Aufgabe 1: Wie lautet im Text zur Goethe-Ausstellung alles von „Werke von Danica“ bis hinunter zu „als Wissensproduktion erforschen.“? Gib diesen Abschnitt wortgetreu wieder.

Text zur Durchsicht:
★ ★ ★ ★ ★ ★ ★

Zeitgenössische Kunst in Goethes Wohnhaus

Eine Ausstellung des Museums Casa di Goethe mit der Klassik Stiftung Weimar und der Deutschen Akademie Rom Villa Massimo

Werke von Danica Dakić, Arijit Bhattacharyya, Diana Pacelli, Farzane Vaziritabar und Lea Maria Wittich

Ausstellungsdauer: 8.6. – 10.9.2023

Ausgehend von einer intensiven Beschäftigung mit Goethes Weimarer Wohnhaus, seinen Sammlungen und der Italienischen Reise hat Danica Dakić, derzeit Rompreisträgerin der Villa Massimo, gemeinsam mit den von ihr eingeladenen Künstler*innen Arijit Bhattacharyya, Diana Pacelli, Farzane Vaziritabar und Lea Maria Wittich ein Ausstellungsprojekt in Weimar und Rom erarbeitet. Die beteiligten Künstler*innen aus Deutschland, Indien, Iran und Italien haben aus der eigenen künstlerischen Perspektive ortsspezifische Installationen entwickelt, die die Verbindungen zwischen den beiden Goethe-Orten aufspüren und dabei neue Formen von Kunst als Wissensproduktion erforschen.

Walle! walle* greift den Zauberspruch aus Goethes Ballade Der Zauberlehrling auf, um vor dem Hintergrund der aktuellen globalen Herausforderungen den Wechselbeziehungen von menschheits- und naturgeschichtlicher Zeitlichkeit nachzugehen: Welche Macht hat Kunst in Zeiten existenzieller Bedrohung, wie sie in unserer Gegenwart auf vielen Ebenen weltweit spürbar ist? Welche Macht hat sie angesichts der dramatischen Folgen der Zerstörung der Natur, in sozialen und politischen Krisen, in der Erschütterung vermeintlicher Gewissheiten durch Verweise auf Rassismus, Kolonialismus oder Geschlechterhierarchien?

Danica Dakićs neue Arbeit ist eine filmische Erzählung über eine (utopische) Italienreise, die sich zwischen Goethes leergeräumter Bibliothek in seinem Weimarer Wohnhaus und einer Vulkan-Bildkulisse aus dem Puppentheater seines Sohns August, zwischen zwei kindlichen Protagonistinnen in Weimar und Rom, zwischen Vergangenheit und Zukunft entfaltet.

★ ★ ★ ★ ★ ★ ★

Aufgabe 2: Welche Zeilen der Auflistung enthalten die Zeichenfolge „from“? Führe jede davon unverändert auf und achte dabei auf Groß- und Kleinschreibung.

★ ★ ★ ★ ★ ★ ★

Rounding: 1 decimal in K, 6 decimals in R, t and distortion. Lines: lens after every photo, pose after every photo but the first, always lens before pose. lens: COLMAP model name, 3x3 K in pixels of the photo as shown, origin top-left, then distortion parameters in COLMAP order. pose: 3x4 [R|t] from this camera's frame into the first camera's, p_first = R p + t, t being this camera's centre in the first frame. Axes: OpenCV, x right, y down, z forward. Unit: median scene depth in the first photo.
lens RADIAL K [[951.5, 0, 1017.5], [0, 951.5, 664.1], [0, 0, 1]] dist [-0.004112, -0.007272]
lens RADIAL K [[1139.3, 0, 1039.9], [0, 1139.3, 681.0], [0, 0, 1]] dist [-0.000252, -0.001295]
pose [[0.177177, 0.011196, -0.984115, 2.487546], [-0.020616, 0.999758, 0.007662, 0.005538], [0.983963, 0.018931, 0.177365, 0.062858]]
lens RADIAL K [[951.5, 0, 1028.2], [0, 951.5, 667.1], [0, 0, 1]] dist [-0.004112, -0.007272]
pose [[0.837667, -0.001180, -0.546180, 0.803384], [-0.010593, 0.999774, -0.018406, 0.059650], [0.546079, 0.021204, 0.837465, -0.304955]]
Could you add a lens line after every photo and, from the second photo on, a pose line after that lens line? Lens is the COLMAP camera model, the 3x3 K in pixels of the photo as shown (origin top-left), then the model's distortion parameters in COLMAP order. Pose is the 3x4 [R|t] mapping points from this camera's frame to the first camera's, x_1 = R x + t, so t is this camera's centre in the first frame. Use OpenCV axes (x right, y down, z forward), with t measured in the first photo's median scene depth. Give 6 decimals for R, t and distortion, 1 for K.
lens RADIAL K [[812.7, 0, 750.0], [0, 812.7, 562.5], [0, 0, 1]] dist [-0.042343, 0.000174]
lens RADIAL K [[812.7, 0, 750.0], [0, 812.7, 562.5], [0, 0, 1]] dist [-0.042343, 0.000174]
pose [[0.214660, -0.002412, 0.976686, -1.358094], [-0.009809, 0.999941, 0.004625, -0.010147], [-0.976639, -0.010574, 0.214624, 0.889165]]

★ ★ ★ ★ ★ ★ ★

Musterlösung 1:
Werke von Danica Dakić, Arijit Bhattacharyya, Diana Pacelli, Farzane Vaziritabar und Lea Maria Wittich

Ausstellungsdauer: 8.6. – 10.9.2023

Ausgehend von einer intensiven Beschäftigung mit Goethes Weimarer Wohnhaus, seinen Sammlungen und der Italienischen Reise hat Danica Dakić, derzeit Rompreisträgerin der Villa Massimo, gemeinsam mit den von ihr eingeladenen Künstler*innen Arijit Bhattacharyya, Diana Pacelli, Farzane Vaziritabar und Lea Maria Wittich ein Ausstellungsprojekt in Weimar und Rom erarbeitet. Die beteiligten Künstler*innen aus Deutschland, Indien, Iran und Italien haben aus der eigenen künstlerischen Perspektive ortsspezifische Installationen entwickelt, die die Verbindungen zwischen den beiden Goethe-Orten aufspüren und dabei neue Formen von Kunst als Wissensproduktion erforschen.

Musterlösung 2:
Rounding: 1 decimal in K, 6 decimals in R, t and distortion. Lines: lens after every photo, pose after every photo but the first, always lens before pose. lens: COLMAP model name, 3x3 K in pixels of the photo as shown, origin top-left, then distortion parameters in COLMAP order. pose: 3x4 [R|t] from this camera's frame into the first camera's, p_first = R p + t, t being this camera's centre in the first frame. Axes: OpenCV, x right, y down, z forward. Unit: median scene depth in the first photo.
Could you add a lens line after every photo and, from the second photo on, a pose line after that lens line? Lens is the COLMAP camera model, the 3x3 K in pixels of the photo as shown (origin top-left), then the model's distortion parameters in COLMAP order. Pose is the 3x4 [R|t] mapping points from this camera's frame to the first camera's, x_1 = R x + t, so t is this camera's centre in the first frame. Use OpenCV axes (x right, y down, z forward), with t measured in the first photo's median scene depth. Give 6 decimals for R, t and distortion, 1 for K.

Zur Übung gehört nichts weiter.